Currently immersed in a prank call scandal that’s a dream come true for tabloid editors (and a nightmare for his former BBC paymasters), Russell Brand retreated to the relatively safe climes of sports commentary in today’s Guardian.  While expressing no grief over longtime West Ham fixture Harry Redknapp taking up Tottenham’s managerial reins (“my affection for him is such that he could turn up drunk at my house at midnight, kick my cat, seduce my mother and fart Auld Lang Syne into my gaping, awestruck gob and I wouldn’t dare trouble him for a polo“), Brand notes Diego Maradona’s appointment as manager of Argentina’s national side with the caveat, “he is a man whose supreme ability in one area ought naturally inhibit competence in all other areas or it’s just not fair.”
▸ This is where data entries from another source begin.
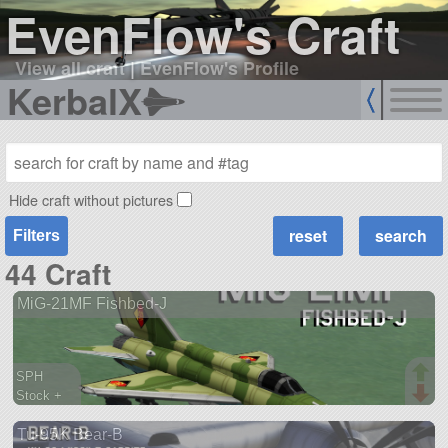
EvenFlow's Craft
View all craft
|
EvenFlow's Profile
KerbalX
Hide craft without pictures
Filters
44 Craft
MiG-21MF Fishbed-J
SPH
Stock +
1066 parts
Tu-95K Bear-B
aircraft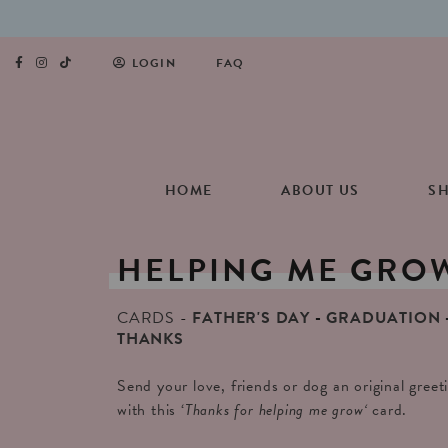
LOGIN
FAQ
HOME
ABOUT US
S
HELPING
ME
GRO
CARDS
FATHER'S DAY
GRADUATION
THANKS
Send your love, friends or dog an original gree
with this ‘
Thanks for helping me grow
‘
card.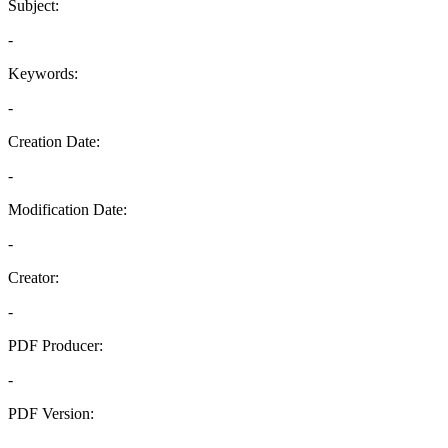
Subject:
-
Keywords:
-
Creation Date:
-
Modification Date:
-
Creator:
-
PDF Producer:
-
PDF Version:
-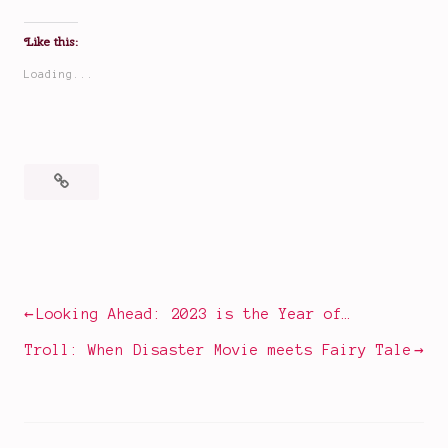
Like this:
Loading...
Posted
Tagged
in
book
Books
reviews
,
books
Post
Looking Ahead: 2023 is the Year of…
I
navigation
read
Troll: When Disaster Movie meets Fairy Tale
recently
,
international
books
,
Molly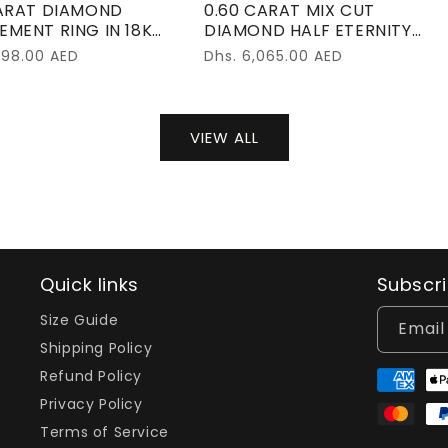
CARAT DIAMOND
0.60 CARAT MIX CUT
MENT RING IN 18K
DIAMOND HALF ETERNITY
 GOLD
RING 18K WHITE GOLD
098.00 AED
Regular
Dhs. 6,065.00 AED
price
VIEW ALL
Quick links
Subscri
Size Guide
Email
Shipping Policy
Refund Policy
Paymen
Privacy Policy
method
Terms of Service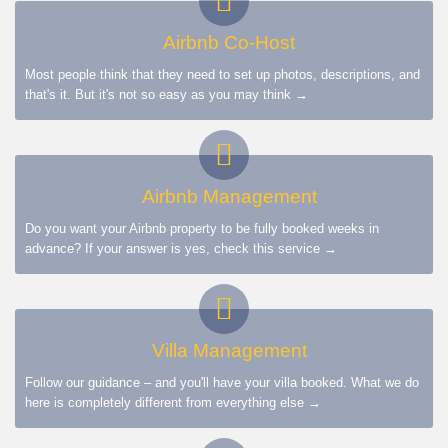
Airbnb Co-Host
Most people think that they need to set up photos, descriptions, and
that's it. But it's not so easy as you may think →
Airbnb Management
Do you want your Airbnb property to be fully booked weeks in
advance? If your answer is yes, check this service →
Villa Management
Follow our guidance – and you'll have your villa booked. What we do
here is completely different from everything else →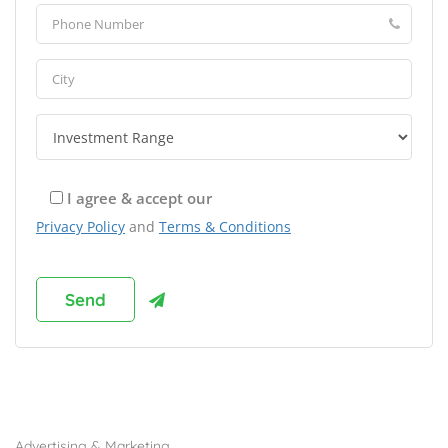
I agree & accept our
Privacy Policy
and
Terms & Conditions
Browse Franchises by Industries
Advertising & Marketing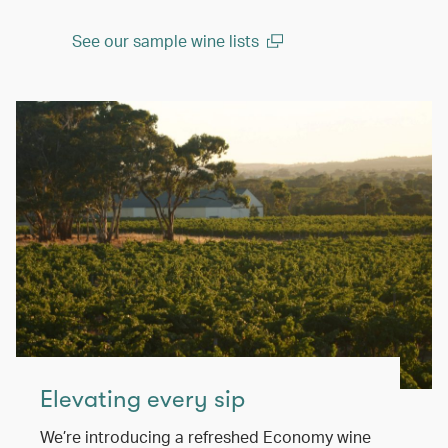
See our sample wine lists
(open in a new window)
Elevating every sip
We’re introducing a refreshed Economy wine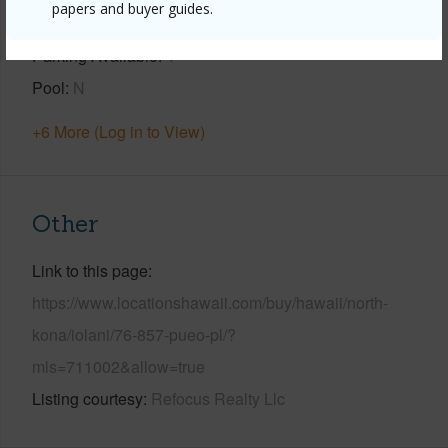
papers and buyer guides.
View
Coastline,Ocean,Sunset
Parking Available
Y
Pool
N
+6 More (Log in to View)
Other
Link to this page
https://www.locationshawaii.com/buy/hawaii/north-
kona/iolani/76-857-pueo-pl/?
mls=711002&allow=true
Listing courtesy
Refocus Realty Llc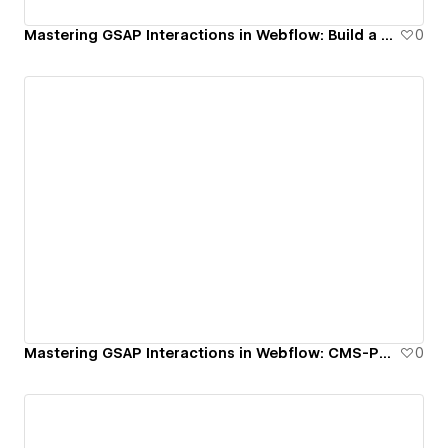
Mastering GSAP Interactions in Webflow: Build a Growing Border Hover Animation
0
Mastering GSAP Interactions in Webflow: CMS-Powered Grow & Scatter Grid Animation
0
He can’t prosper as a manager after the skill he so profligately squandered as a player – anyone as good at football as Diego Maradona should spend the rest of their life immobile, unable to eat or speak without assistance. A gift so celestial ought be expensively purchased with torment and agitation – it seemed quite just when he became a tubby junky because he dabbled with the sublime, he confounded convention, laughed at normalcy, jinxed round Terry Fenwick and bedazzled Peter Shilton. “It was the hand of God,” he famously claimed in ’86 against England. What a brilliant excuse for breaking the rules – “it was God’s fault, take it up with him.” I should like to see Fifa officials constructing their own Tower of Babel to issue a warning to the almighty for unsporting conduct. I wonder if later in life Maradona continued to site holy influence regarding his misdemeanours? “Why have you had that unflattering skinhead?” “It is the haircut of God.” “Diego, you haven’t paid your gas bill…” “I wish I could help – alas, that was the amenity – payment – negligence… of God.” “Signor Maradona you have hoovered up all our cocaine, that was supposed to last all week.” “I wish I could help – unfortunately it was the nose of God what done it.”